Prompt | Type the entries out again exactly as they read, but leave every picture behind.

Source material |

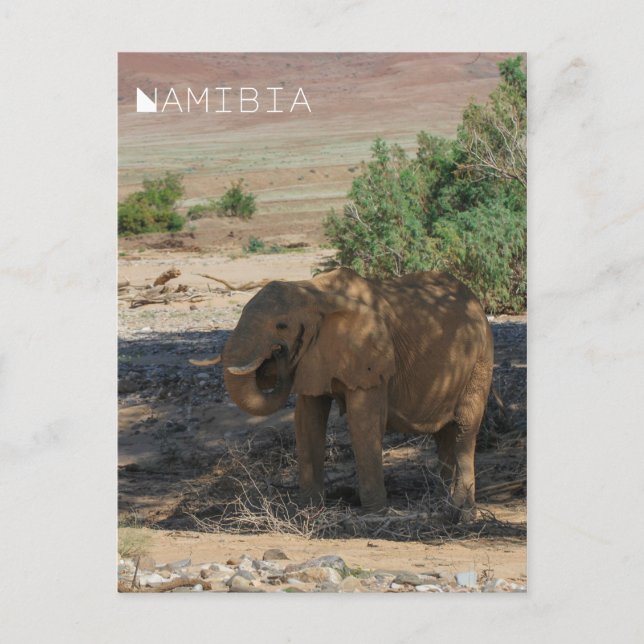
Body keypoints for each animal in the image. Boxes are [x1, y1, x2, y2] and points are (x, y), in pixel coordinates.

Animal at [192, 267, 493, 521]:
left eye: (281, 326)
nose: (279, 354)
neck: (315, 292)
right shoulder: (313, 357)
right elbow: (307, 419)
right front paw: (306, 510)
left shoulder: (369, 355)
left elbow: (362, 421)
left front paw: (373, 513)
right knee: (445, 435)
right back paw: (443, 504)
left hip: (481, 359)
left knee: (464, 429)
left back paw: (462, 512)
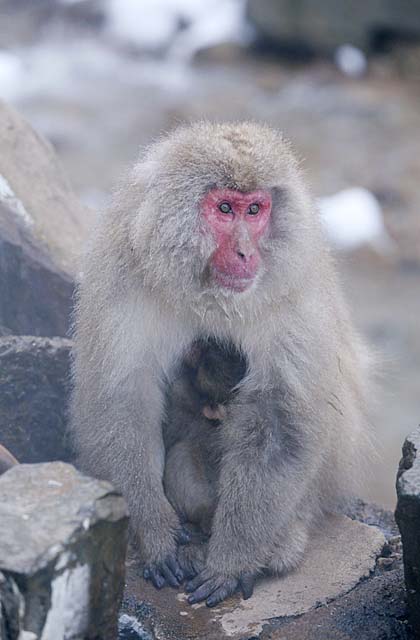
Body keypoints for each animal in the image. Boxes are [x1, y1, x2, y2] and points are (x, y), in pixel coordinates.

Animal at [70, 122, 372, 608]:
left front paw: (232, 560)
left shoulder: (294, 298)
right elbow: (123, 399)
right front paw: (154, 532)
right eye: (225, 209)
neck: (207, 293)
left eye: (255, 210)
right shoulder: (121, 278)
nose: (248, 253)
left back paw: (279, 543)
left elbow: (277, 420)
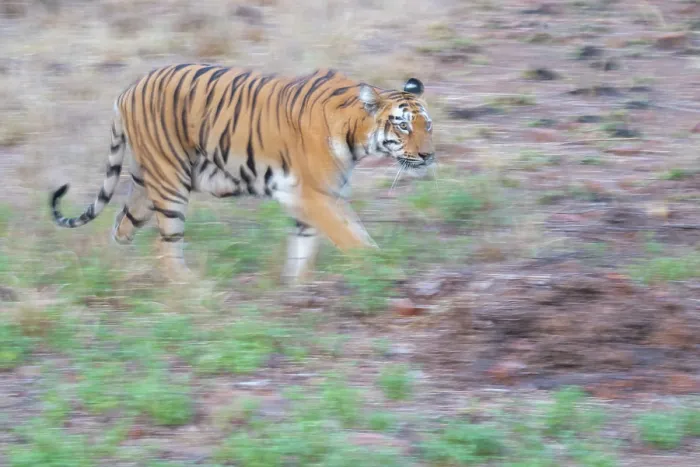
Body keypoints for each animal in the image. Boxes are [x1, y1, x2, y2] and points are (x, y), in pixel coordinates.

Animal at [49, 64, 436, 284]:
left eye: (427, 125)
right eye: (402, 125)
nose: (429, 155)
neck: (356, 138)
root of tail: (127, 91)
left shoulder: (319, 197)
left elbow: (311, 244)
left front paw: (295, 288)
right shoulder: (313, 195)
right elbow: (353, 239)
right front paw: (382, 269)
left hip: (148, 181)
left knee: (122, 225)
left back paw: (117, 268)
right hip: (170, 182)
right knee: (165, 245)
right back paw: (191, 289)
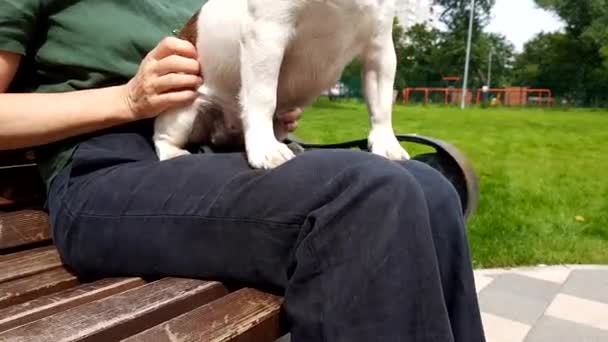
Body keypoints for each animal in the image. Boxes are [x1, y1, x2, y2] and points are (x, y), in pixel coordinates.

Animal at [153, 0, 408, 168]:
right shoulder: (268, 32)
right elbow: (263, 96)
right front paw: (266, 148)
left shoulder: (380, 48)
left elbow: (381, 106)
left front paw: (387, 143)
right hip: (181, 108)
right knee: (163, 137)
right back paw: (174, 153)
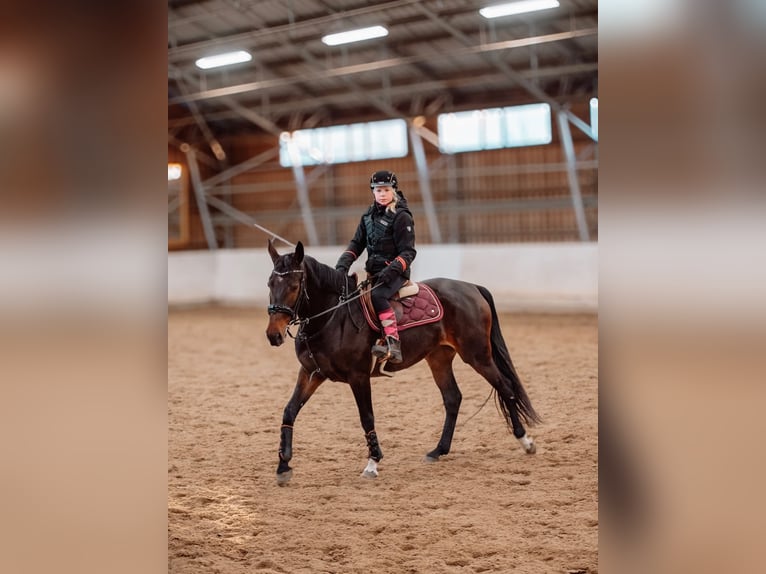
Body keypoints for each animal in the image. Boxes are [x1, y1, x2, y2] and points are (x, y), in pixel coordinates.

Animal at [266, 240, 540, 485]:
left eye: (294, 286)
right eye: (270, 283)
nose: (273, 335)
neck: (334, 316)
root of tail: (471, 287)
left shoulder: (358, 376)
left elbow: (367, 417)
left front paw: (372, 463)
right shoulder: (312, 372)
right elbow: (289, 410)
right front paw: (283, 466)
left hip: (477, 355)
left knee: (505, 388)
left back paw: (525, 442)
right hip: (439, 358)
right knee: (453, 398)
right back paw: (438, 450)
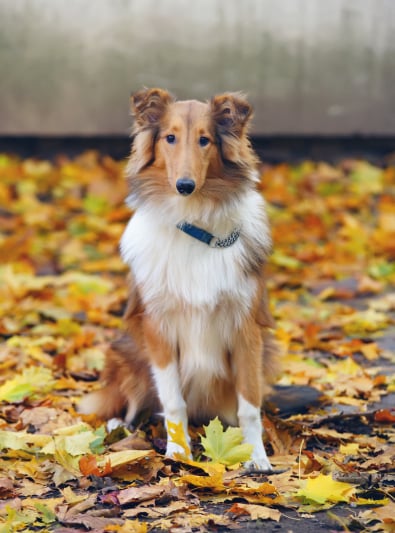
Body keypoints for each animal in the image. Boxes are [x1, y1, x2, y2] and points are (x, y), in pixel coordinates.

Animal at [79, 87, 278, 470]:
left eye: (204, 140)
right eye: (169, 138)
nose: (185, 185)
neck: (193, 222)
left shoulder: (246, 329)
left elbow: (249, 405)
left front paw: (255, 456)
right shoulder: (158, 326)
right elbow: (172, 401)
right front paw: (179, 453)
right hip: (126, 352)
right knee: (130, 405)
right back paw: (118, 428)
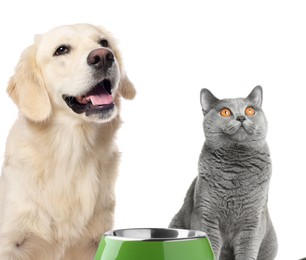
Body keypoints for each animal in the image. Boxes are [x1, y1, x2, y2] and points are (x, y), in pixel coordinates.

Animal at [169, 86, 278, 258]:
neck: (236, 167)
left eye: (250, 110)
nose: (241, 117)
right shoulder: (206, 216)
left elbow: (247, 252)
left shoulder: (253, 222)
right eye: (225, 112)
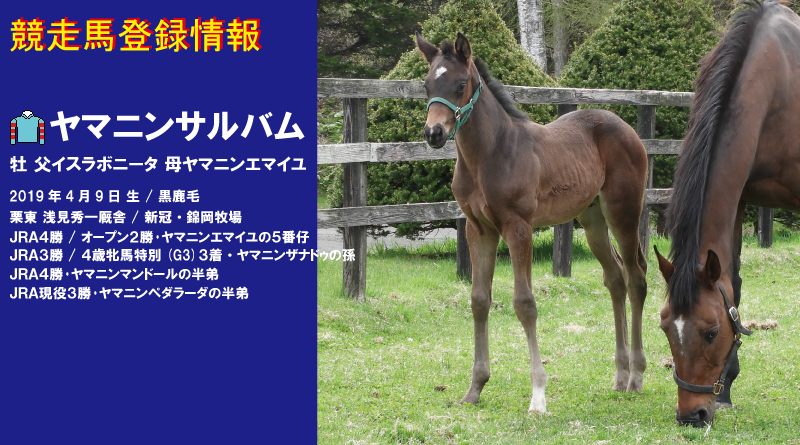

Answer box |
Body keypoints for each animal in the image. Boxes are [x1, y1, x2, y2] and points are (x, y), in pixel coordinates.

Animal at [192, 267, 493, 521]:
left eye: (281, 326)
nose: (279, 354)
neck: (315, 292)
right shoulder: (313, 357)
right elbow: (307, 419)
right front paw: (306, 510)
left shoulder: (369, 355)
left elbow: (362, 421)
left front paw: (373, 513)
right knee: (445, 435)
right back paw: (443, 504)
left hip: (481, 359)
left knee: (464, 429)
left back paw: (462, 512)
Body keypoints for each animal in the image. Boxes are [x1, y1, x2, y2] and points are (x, y), in pixel coordinates.

Animal at [70, 122, 372, 608]:
left front paw: (232, 560)
left shoulder: (294, 298)
right elbow: (123, 399)
right front paw: (154, 532)
right eye: (225, 209)
neck: (207, 293)
left eye: (255, 210)
right shoulder: (121, 278)
nose: (248, 253)
left back paw: (279, 543)
left elbow: (277, 420)
Body keypoints for each animal in the image. Boxes are [x1, y1, x2, y2] and points are (x, y), in pixel coordinates.

Animal at [49, 64, 436, 284]:
left eye: (427, 125)
right eye: (402, 125)
nose: (429, 155)
neck: (356, 138)
root of tail: (127, 91)
left shoulder: (319, 197)
left elbow: (311, 244)
left front paw: (295, 288)
right shoulder: (313, 195)
right elbow: (353, 239)
right front paw: (382, 269)
left hip: (148, 181)
left knee: (122, 225)
left back paw: (117, 268)
right hip: (170, 182)
right knee: (165, 245)
right back paw: (191, 289)
Body keypoints for each animal in the image. Boxes are [x1, y1, x2, y2] and points are (x, y), in pixel coordinates.

Animal at [153, 0, 408, 168]:
right shoulder: (268, 32)
right elbow: (263, 96)
right front paw: (266, 148)
left shoulder: (380, 48)
left elbow: (381, 106)
left front paw: (387, 143)
right hip: (181, 108)
right knee: (163, 137)
right back paw: (174, 153)
Body keypoints for each animal in the image. Boxes are [x1, y1, x2, y2] and points are (x, y), in pixel coordinates.

Animal at [266, 240, 540, 485]:
left eye: (294, 286)
right eye: (270, 283)
nose: (273, 335)
neck: (334, 316)
root of tail: (471, 287)
left shoulder: (358, 376)
left elbow: (367, 417)
left front paw: (372, 463)
right shoulder: (312, 372)
right elbow: (289, 410)
right front paw: (283, 466)
left hip: (477, 355)
left knee: (505, 388)
left back paw: (525, 442)
right hip: (439, 358)
right knee: (453, 398)
right back paw: (438, 450)
Body keypoints for each animal in the image. Boxes are [x1, y1, x2, y2] and points are (x, y), in pixel coordinates.

Animal at [79, 87, 278, 470]:
left eye: (204, 140)
right eye: (169, 138)
nose: (185, 185)
neck: (193, 222)
left shoulder: (246, 329)
left elbow: (249, 405)
left front paw: (255, 456)
right shoulder: (158, 326)
right elbow: (172, 401)
right front paw: (179, 453)
right hip: (126, 352)
right knee: (130, 405)
right back paw: (118, 428)
Body keypoints for each animal in the image. Boxes are [x1, y1, x2, y2] and points are (x, y), in pixel coordinates.

Animal at [169, 86, 278, 258]:
neck: (236, 167)
left eye: (250, 110)
nose: (241, 117)
right shoulder: (206, 216)
left elbow: (247, 252)
left shoulder: (253, 222)
right eye: (225, 112)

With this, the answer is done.